• PROMPT
Every line of the material below should be output exactly as written, with the images skipped.

• EXTRACTED MATERIAL
_____

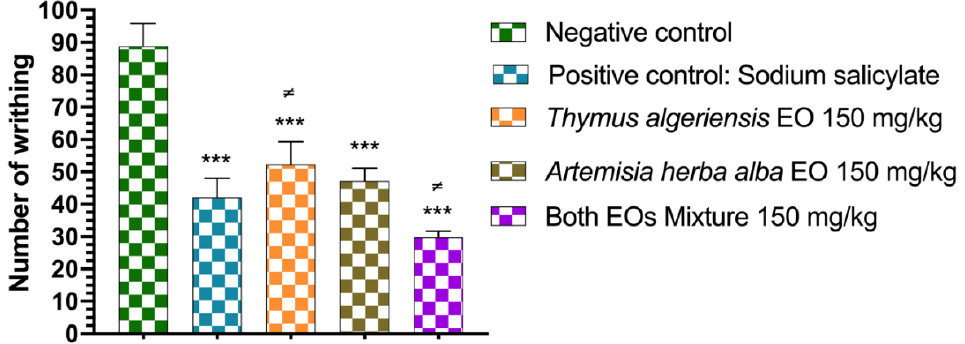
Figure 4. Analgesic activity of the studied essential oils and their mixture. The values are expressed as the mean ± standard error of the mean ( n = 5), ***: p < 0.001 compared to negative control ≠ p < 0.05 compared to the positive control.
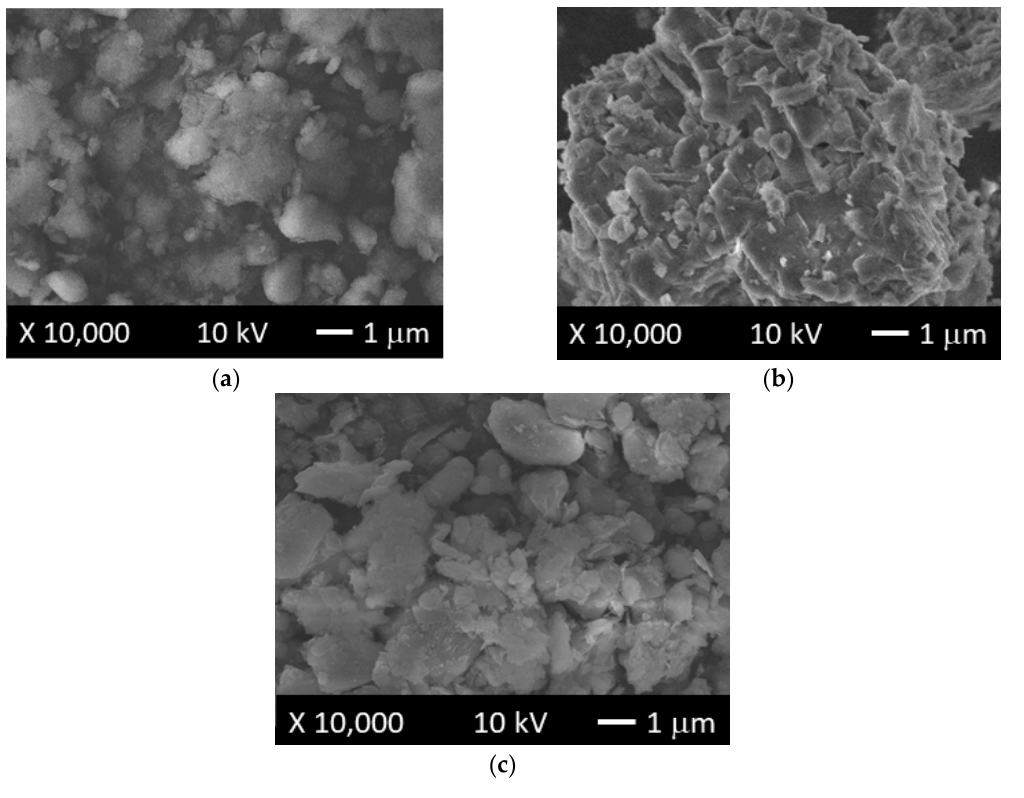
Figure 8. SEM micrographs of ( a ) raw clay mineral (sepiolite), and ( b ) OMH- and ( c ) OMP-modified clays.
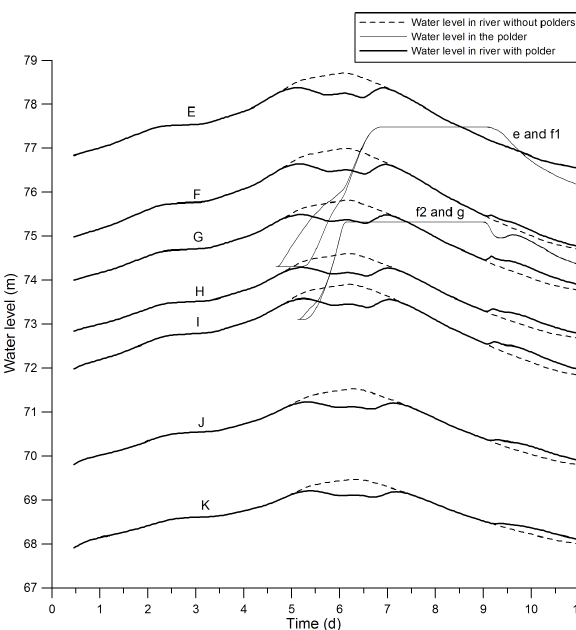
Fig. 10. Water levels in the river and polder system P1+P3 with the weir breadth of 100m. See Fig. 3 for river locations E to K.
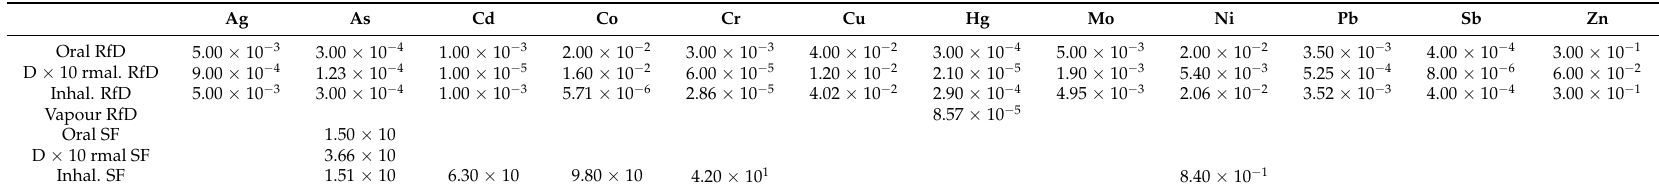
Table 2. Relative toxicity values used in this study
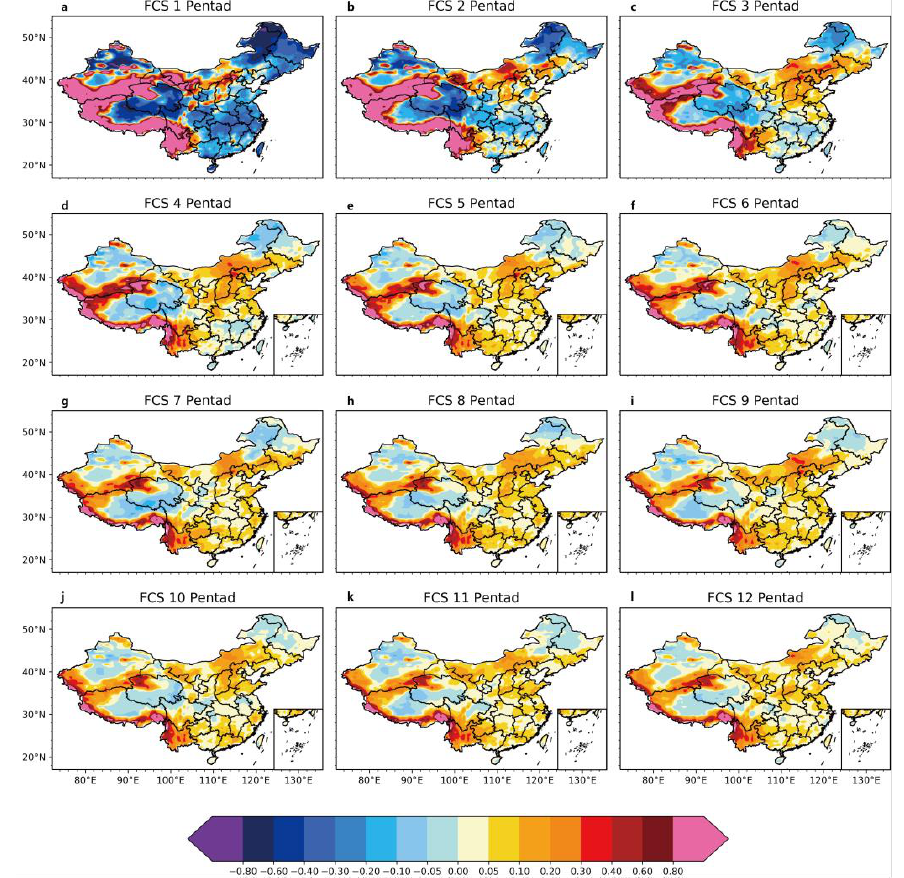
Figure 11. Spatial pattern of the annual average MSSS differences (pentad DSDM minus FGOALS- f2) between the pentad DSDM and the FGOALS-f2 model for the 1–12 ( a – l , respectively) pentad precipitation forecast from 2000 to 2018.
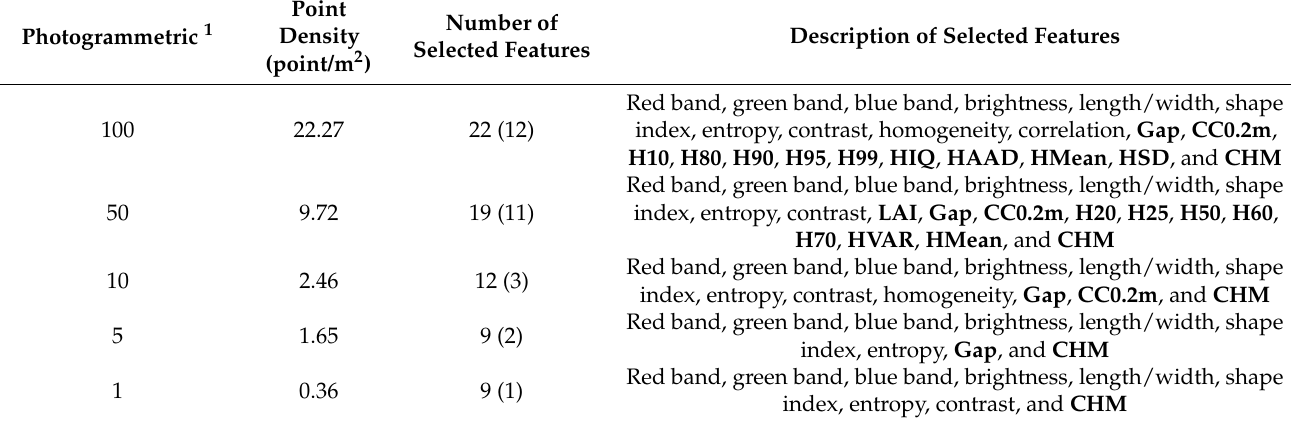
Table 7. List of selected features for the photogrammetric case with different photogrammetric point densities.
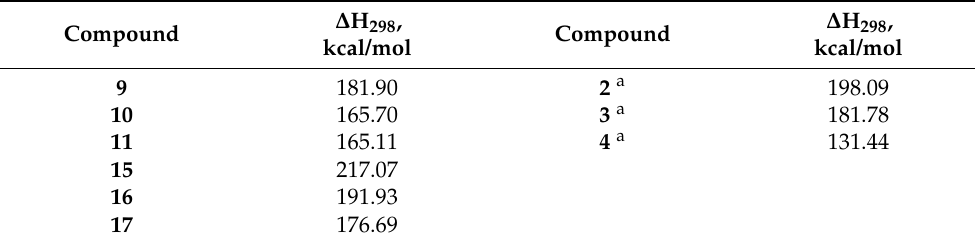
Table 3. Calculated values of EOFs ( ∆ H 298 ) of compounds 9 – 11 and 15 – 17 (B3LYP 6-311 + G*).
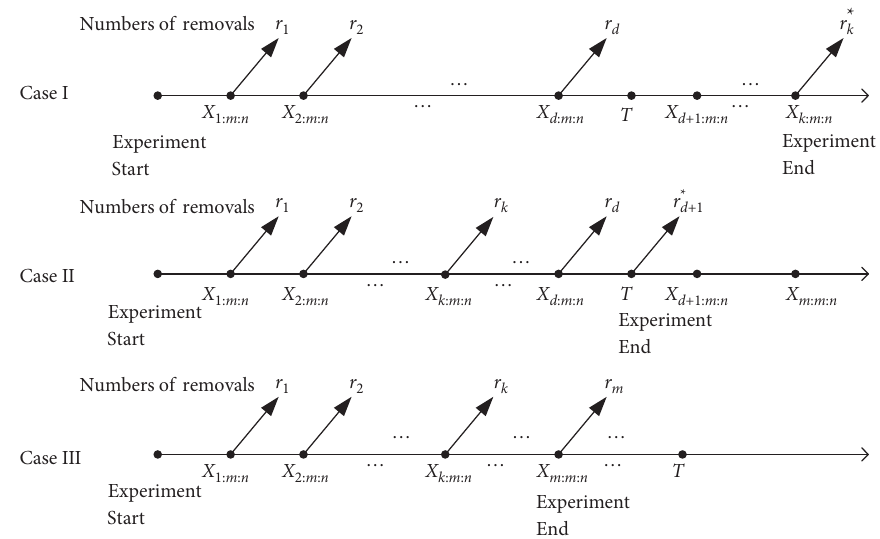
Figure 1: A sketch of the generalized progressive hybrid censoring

_____

• REPLY TO THE TASK
Figure 4. Analgesic activity of the studied essential oils and their mixture. The values are expressed as the mean ± standard error of the mean ( n = 5), ***: p < 0.001 compared to negative control ≠ p < 0.05 compared to the positive control.
Figure 8. SEM micrographs of ( a ) raw clay mineral (sepiolite), and ( b ) OMH- and ( c ) OMP-modified clays.
Fig. 10. Water levels in the river and polder system P1+P3 with the weir breadth of 100m. See Fig. 3 for river locations E to K.
Table 2. Relative toxicity values used in this study
Figure 11. Spatial pattern of the annual average MSSS differences (pentad DSDM minus FGOALS- f2) between the pentad DSDM and the FGOALS-f2 model for the 1–12 ( a – l , respectively) pentad precipitation forecast from 2000 to 2018.
Table 7. List of selected features for the photogrammetric case with different photogrammetric point densities.
Table 3. Calculated values of EOFs ( ∆ H 298 ) of compounds 9 – 11 and 15 – 17 (B3LYP 6-311 + G*).
Figure 1: A sketch of the generalized progressive hybrid censoring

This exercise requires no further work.